*** Opening of Data to examine ***

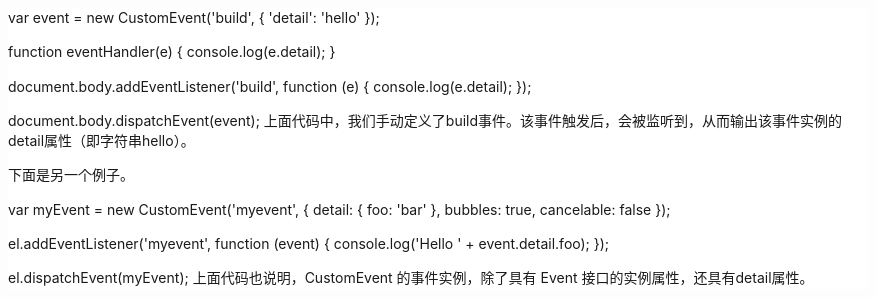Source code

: var event = new CustomEvent('build', { 'detail': 'hello' });

function eventHandler(e) {
  console.log(e.detail);
}

document.body.addEventListener('build', function (e) {
  console.log(e.detail);
});

document.body.dispatchEvent(event);
上面代码中，我们手动定义了build事件。该事件触发后，会被监听到，从而输出该事件实例的detail属性（即字符串hello）。

下面是另一个例子。

var myEvent = new CustomEvent('myevent', {
  detail: {
    foo: 'bar'
  },
  bubbles: true,
  cancelable: false
});

el.addEventListener('myevent', function (event) {
  console.log('Hello ' + event.detail.foo);
});

el.dispatchEvent(myEvent);
上面代码也说明，CustomEvent 的事件实例，除了具有 Event 接口的实例属性，还具有detail属性。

*** Close of Data to examine ***

### Problem description
Reproduce the lines of the items word for word. Start at the line containing "var myEvent = new", and continue through the last line of the items.

### Written answer
var myEvent = new CustomEvent('myevent', {
  detail: {
    foo: 'bar'
  },
  bubbles: true,
  cancelable: false
});

el.addEventListener('myevent', function (event) {
  console.log('Hello ' + event.detail.foo);
});

el.dispatchEvent(myEvent);
上面代码也说明，CustomEvent 的事件实例，除了具有 Event 接口的实例属性，还具有detail属性。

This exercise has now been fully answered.